Gangs battling for control over port city leaves Ecuador broken Premium
The Hindu
Guayaquil, a port city of Latin American nation Ecuador, struggles with rising crime rates, cartel wars and organised crime.
With slow yet heavy steps, Herlinda walks through the rubble of what used to be her house. Her footsteps reverberate in what was her room, now empty, the windows covered with sheet metal. A nervous gaze scans the bare walls and the tangles of metal that slip between the walls.
The humble two-story building was blown up a year ago in an attack by criminal gangs who fought over the port city of Guayaquil, known as Ecuador’s gateway to the Pacific, located some 400 km south of capital Quito. Five neighbours lost their lives and dozens were seriously injured, including Ms. Herlinda, who lost an eye in the explosion.

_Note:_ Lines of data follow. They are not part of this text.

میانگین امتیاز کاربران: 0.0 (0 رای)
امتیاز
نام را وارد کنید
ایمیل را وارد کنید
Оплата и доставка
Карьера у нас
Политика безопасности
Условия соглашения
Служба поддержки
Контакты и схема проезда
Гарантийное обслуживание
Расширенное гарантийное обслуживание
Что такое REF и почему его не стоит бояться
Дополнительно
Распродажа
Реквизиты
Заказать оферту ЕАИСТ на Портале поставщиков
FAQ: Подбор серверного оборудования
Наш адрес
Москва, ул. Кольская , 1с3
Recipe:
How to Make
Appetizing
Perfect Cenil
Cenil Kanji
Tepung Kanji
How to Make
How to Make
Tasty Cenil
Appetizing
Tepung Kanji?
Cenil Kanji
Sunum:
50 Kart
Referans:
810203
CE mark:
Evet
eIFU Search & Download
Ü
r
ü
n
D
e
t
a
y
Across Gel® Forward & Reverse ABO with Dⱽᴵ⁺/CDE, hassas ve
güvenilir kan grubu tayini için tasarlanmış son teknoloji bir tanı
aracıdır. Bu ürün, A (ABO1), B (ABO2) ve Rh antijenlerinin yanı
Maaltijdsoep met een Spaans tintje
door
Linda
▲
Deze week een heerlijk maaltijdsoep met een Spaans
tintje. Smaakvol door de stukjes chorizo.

“Thank God, I fell at the impact of the explosion, but I was not unconscious. I rushed out, I saw many people destroyed, injured,” recalls the 44-year-old cook, as she struggles to dust off her kitchen, which she is trying, very slowly, to rebuild.
Nothing has been the same since that day. “I liked to work, dance... but now I am seeing the doctor daily. I am constantly dizzy, and my head hurts. My life has totally changed”, she laments, closing the metal door of her home, located in the Cristo del Consuelo neighbourhood, while avoiding the curious glances of her neighbours.
The highly populated place, made up of rows of humble buildings and narrow streets, is one of the areas where criminal gangs fight each other in Ecuador. In recent years, the South American country saw a major jump in violence.
In 2017 Ecuador was one of the safest countries in Latin America, with a rate of 5.4 murders per 1,00,000 inhabitants. Today, it is the fourth most violent country in the region, only surpassed by Venezuela, Honduras and Colombia, after marking 25 murders per 1,00,000 inhabitants. In 2022, it saw 4,603 homicides, almost double the previous year’s numbers, a record. To put the figure in context, India, according to the World Bank, registered three murders per 1,00,000 inhabitants in 2021.
Violence was not limited just to the streets of Guayaquil. Prisons that keep inmates belonging to the feared Mexican drug cartels such as Tijuana and Jalisco Nueva Generación, often witnessed gang wars. More than 400 people have been murdered in Ecuadorian prisons since 2020. The bloodiest of them broke out on September 28, 2021, at the Guayaquil Litoral Penitentiary, when 119 inmates were killed in a single day.